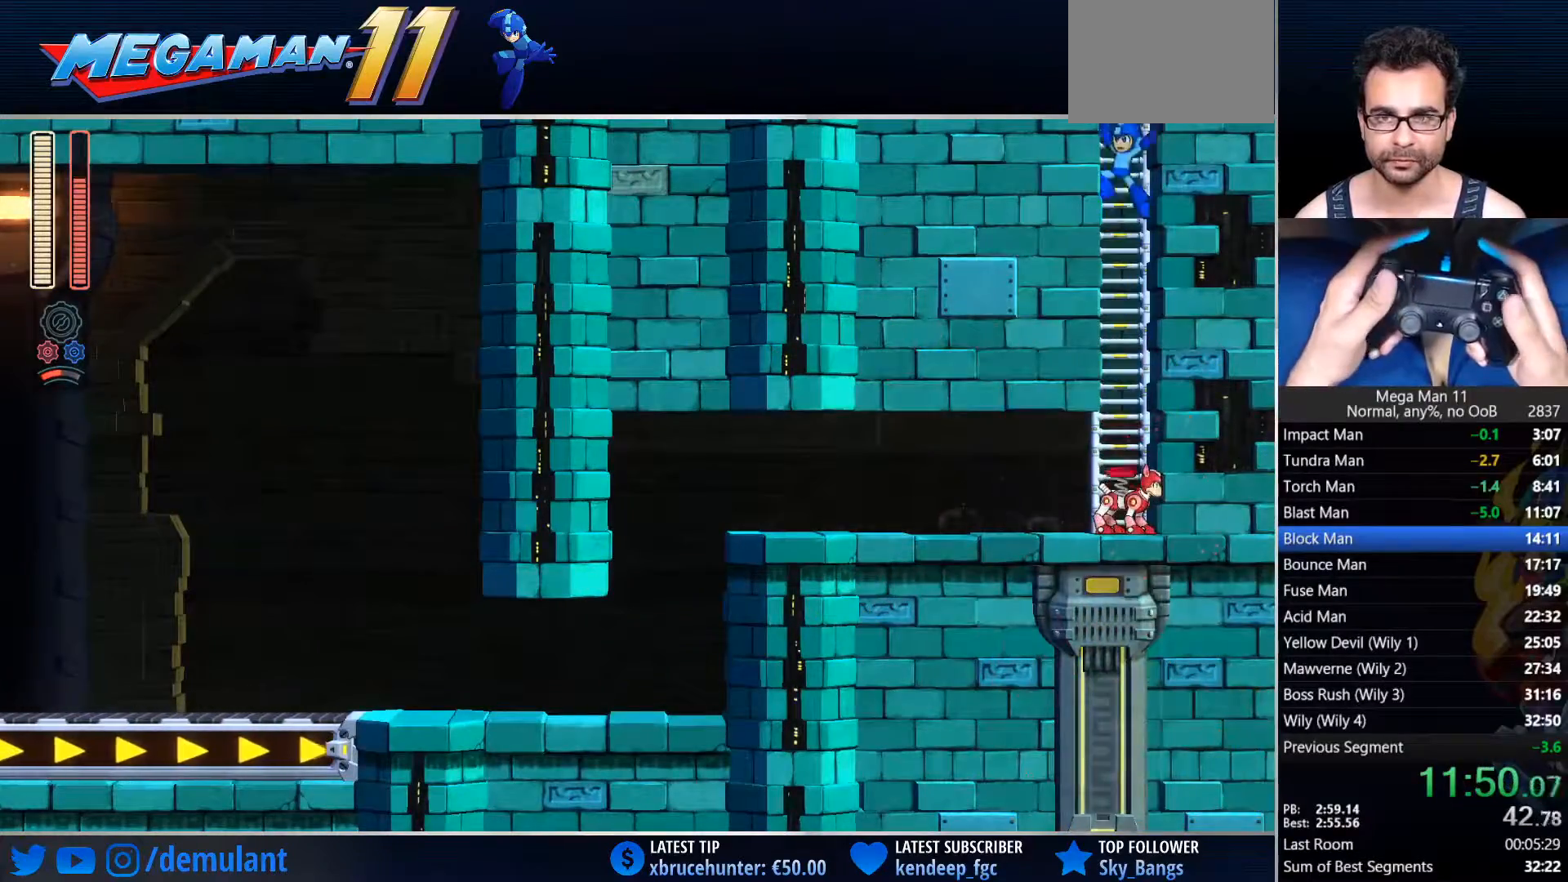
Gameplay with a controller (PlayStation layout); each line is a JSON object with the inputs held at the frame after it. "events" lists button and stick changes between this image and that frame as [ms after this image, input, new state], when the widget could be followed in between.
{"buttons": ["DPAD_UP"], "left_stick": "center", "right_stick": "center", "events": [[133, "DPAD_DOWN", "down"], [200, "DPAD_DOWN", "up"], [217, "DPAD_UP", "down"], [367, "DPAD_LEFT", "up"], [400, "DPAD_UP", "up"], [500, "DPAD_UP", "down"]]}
::::::::
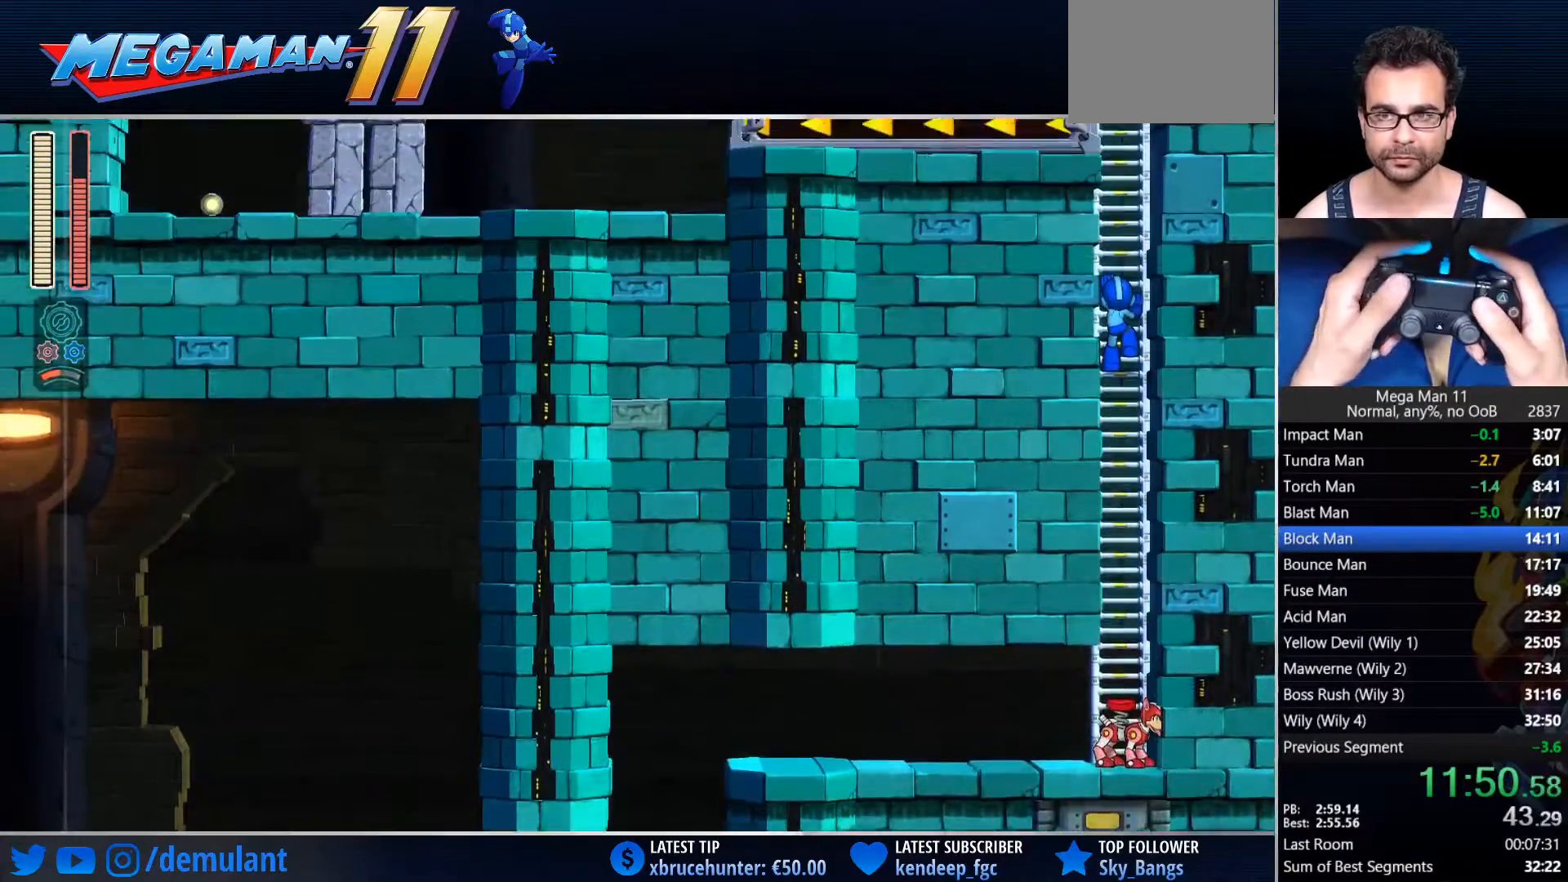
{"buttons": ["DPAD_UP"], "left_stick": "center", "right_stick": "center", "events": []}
::::::::
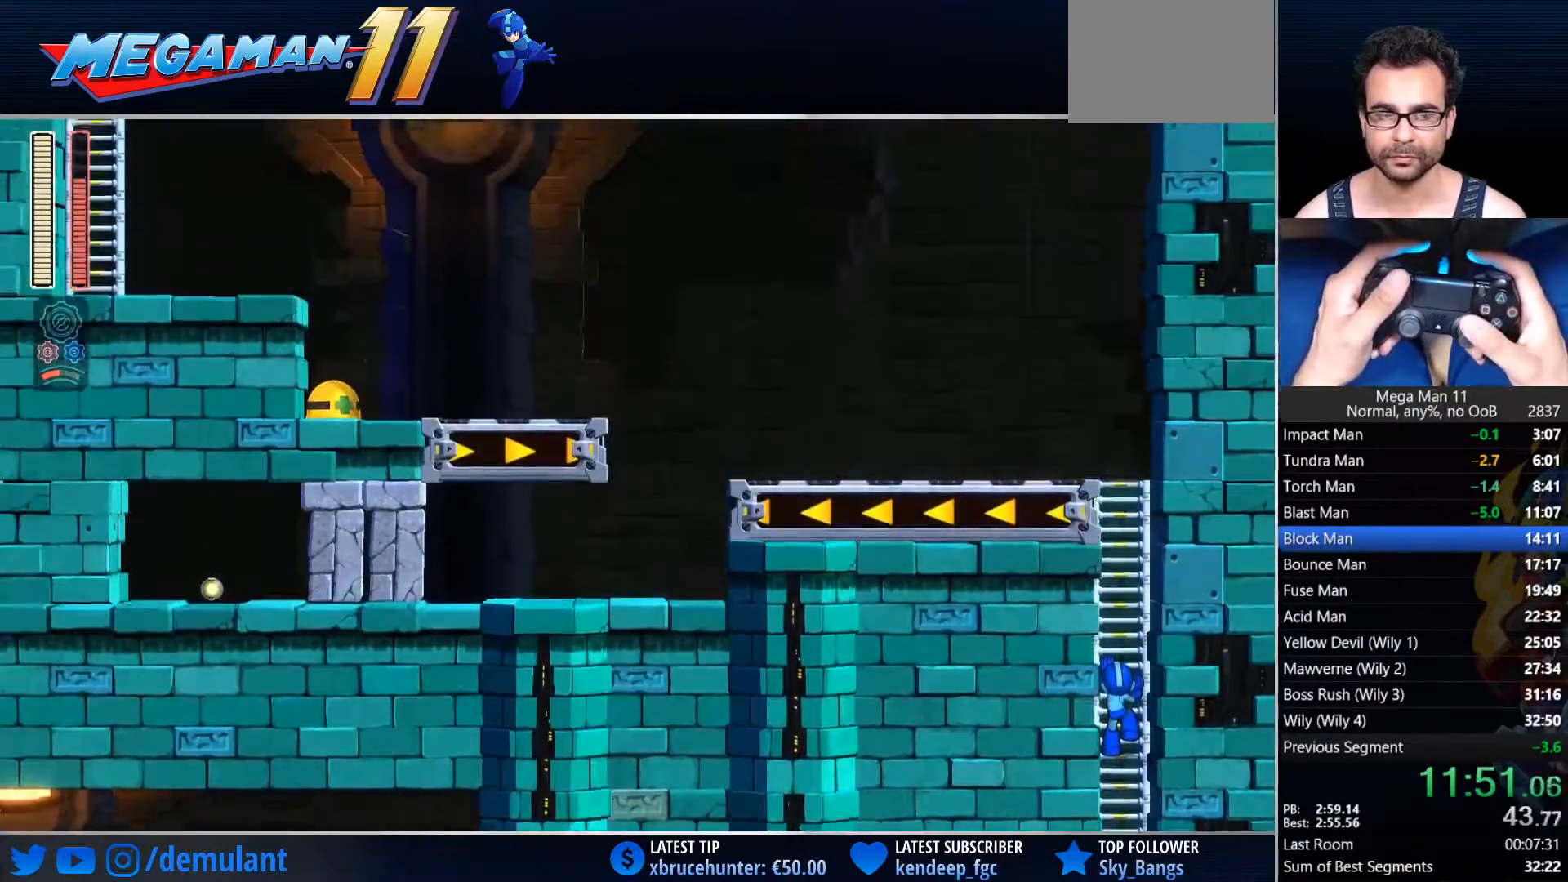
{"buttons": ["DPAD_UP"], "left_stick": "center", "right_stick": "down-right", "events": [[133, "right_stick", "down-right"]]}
::::::::
▸ **Exercise**
From the entries above, extract each line containing "center".

▸ **Reply to the task**
{"buttons": ["DPAD_UP"], "left_stick": "center", "right_stick": "center", "events": [[133, "DPAD_DOWN", "down"], [200, "DPAD_DOWN", "up"], [217, "DPAD_UP", "down"], [367, "DPAD_LEFT", "up"], [400, "DPAD_UP", "up"], [500, "DPAD_UP", "down"]]}
{"buttons": ["DPAD_UP"], "left_stick": "center", "right_stick": "center", "events": []}
{"buttons": ["DPAD_UP"], "left_stick": "center", "right_stick": "down-right", "events": [[133, "right_stick", "down-right"]]}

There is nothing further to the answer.